En contraste avec cette perception des terres coloniales, Bonnie Lander affirme que le pays de Hautdésert, le territoire de Bertilak, a été mal représenté, voire ignoré, par la critique moderne, et indique qu'il s'agit d'un pays avec sa propre morale, qui joue un rôle central dans l'histoire. Lander déclare que les citoyens de Hautdésert sont « intelligemment immoraux », choisissant de suivre certains codes et d'en rejeter d'autres, une position qui engendre « une distinction [...] entre l'idée morale et la foi morale ». Lander estime que les habitants de la frontière sont plus sophistiqués parce qu'ils n'adhèrent pas sans réfléchir aux codes de la chevalerie, au contraire : ils les défient au sens philosophique et, dans le cas de l'apparition de Bertilak à la cour d'Arthur, au sens pratique. La supériorité des habitants de Hautdésert repose, selon Lander, sur l'absence de conscience de soi à Camelot, dont la population rejette indifféremment l'individualisme. La thèse de Lander forme un contrepoint à l'éloge d'Arthur et à la diabolisation de Bertilak et des terres coloniales présentes dans tout l'article d'Arner. De ce point de vue, les monstres ne sont pas Bertilak et ses gens, mais bien Arthur et sa cour[58].
En 1925, Tolkien et Eric Gordon publient une édition annotée du texte en moyen anglais de Sire Gauvain et le Chevalier vert[59] ; une seconde édition de ce texte, préparée par Norman Davis, est publiée en 1967. Cet ouvrage est souvent confondu avec la traduction en anglais moderne du texte sur laquelle Tolkien travailla par la suite et qui fut publiée en 1975, peu après sa mort, avec ses traductions de Pearl et de Sir Orfeo. De nombreuses éditions de cet ouvrage indiquent Tolkien comme auteur plutôt que comme traducteur[60], et on voit souvent Sire Gauvain indiqué comme un de ses propres ouvrages[61].

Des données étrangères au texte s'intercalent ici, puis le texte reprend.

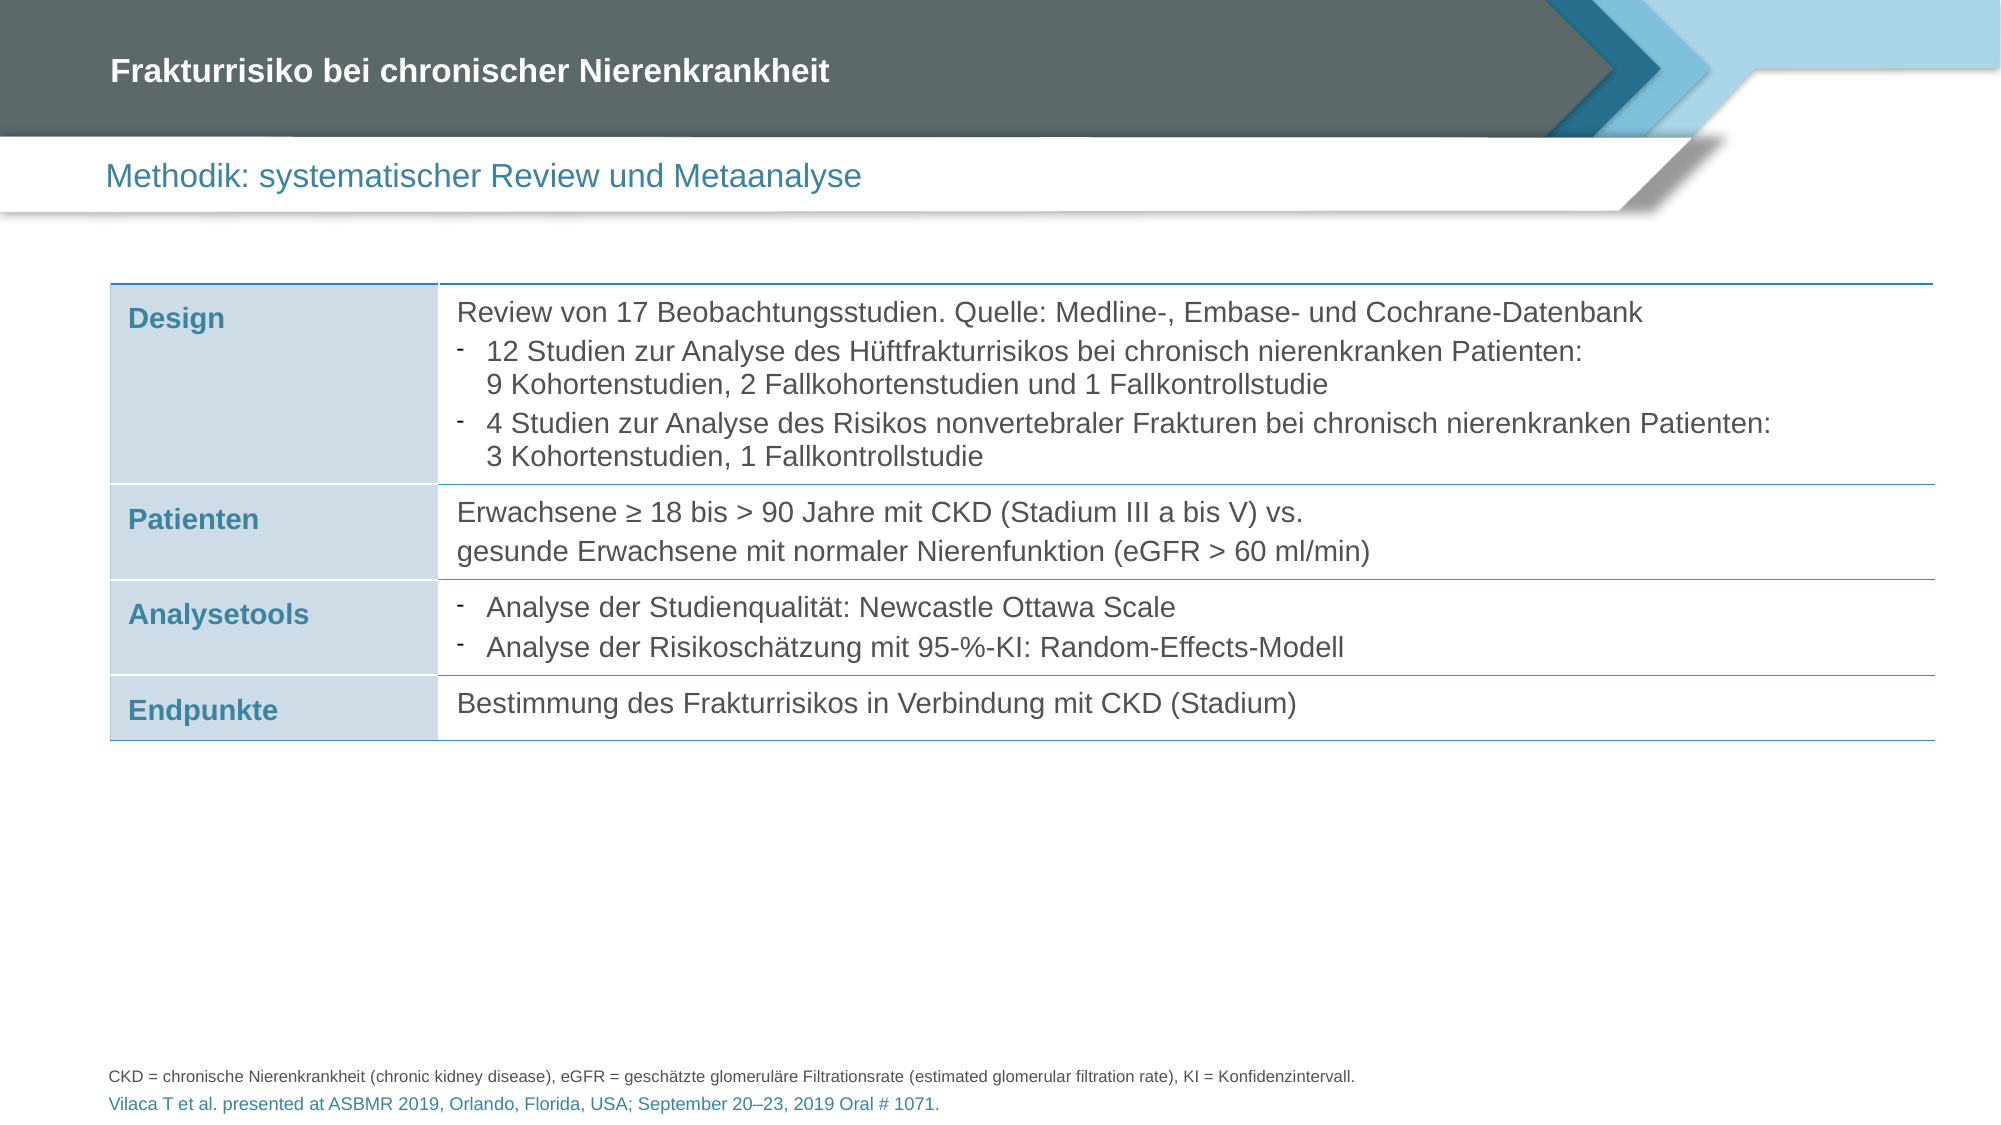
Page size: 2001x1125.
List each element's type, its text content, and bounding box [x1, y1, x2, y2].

title Frakturrisiko bei chronischer Nierenkrankheit [110, 18, 1553, 119]
table_cell Patienten [111, 485, 438, 579]
table_cell Endpunkte [111, 676, 438, 740]
table_header Design [111, 285, 438, 483]
table_cell Analyse der Studienqualität: Newcastle Ottawa Scale Analyse der Risikoschätzung mit 95-%-KI: Random-Effects-Modell [440, 580, 1933, 675]
list CKD = chronische Nierenkrankheit (chronic kidney disease), eGFR = geschätzte glomeruläre Filtrationsrate (estimated glomerular filtration rate), KI = Konfidenzintervall. Vilaca T et al. presented at ASBMR 2019, Orlando, Florida, USA; September 20–23, 2019 Oral # 1071. [108, 1085, 1935, 1115]
text_box Methodik: systematischer Review und Metaanalyse [0, 134, 1693, 215]
table_cell Bestimmung des Frakturrisikos in Verbindung mit CKD (Stadium) [440, 676, 1933, 740]
table_header Review von 17 Beobachtungsstudien. Quelle: Medline-, Embase- und Cochrane-Datenbank 12 Studien zur Analyse des Hüftfrakturrisikos bei chronisch nierenkranken Patienten: 9 Kohortenstudien, 2 Fallkohortenstudien und 1 Fallkontrollstudie 4 Studien zur Analyse des Risikos nonvertebraler Frakturen bei chronisch nierenkranken Patienten: 3 Kohortenstudien, 1 Fallkontrollstudie [440, 285, 1933, 484]
table_cell Erwachsene ≥ 18 bis > 90 Jahre mit CKD (Stadium III a bis V) vs. gesunde Erwachsene mit normaler Nierenfunktion (eGFR > 60 ml/min) [440, 485, 1933, 579]
table_cell Analysetools [111, 581, 438, 674]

Michael Morpurgo adapte le roman pour la jeunesse, dans un livre avec des illustrations de Michael Foreman publié par Walker Books (en) en 2004[62]. L'ouvrage est traduit par Diane Ménard en français et publié par Gallimard Jeunesse en [63].
En 2014, l'album Augie and the Green Knight, scénarisé par Zach Weiner et illustré par l'auteur français de bande dessinée Boulet, est financé de manière participative sur le site Kickstarter[64],[65].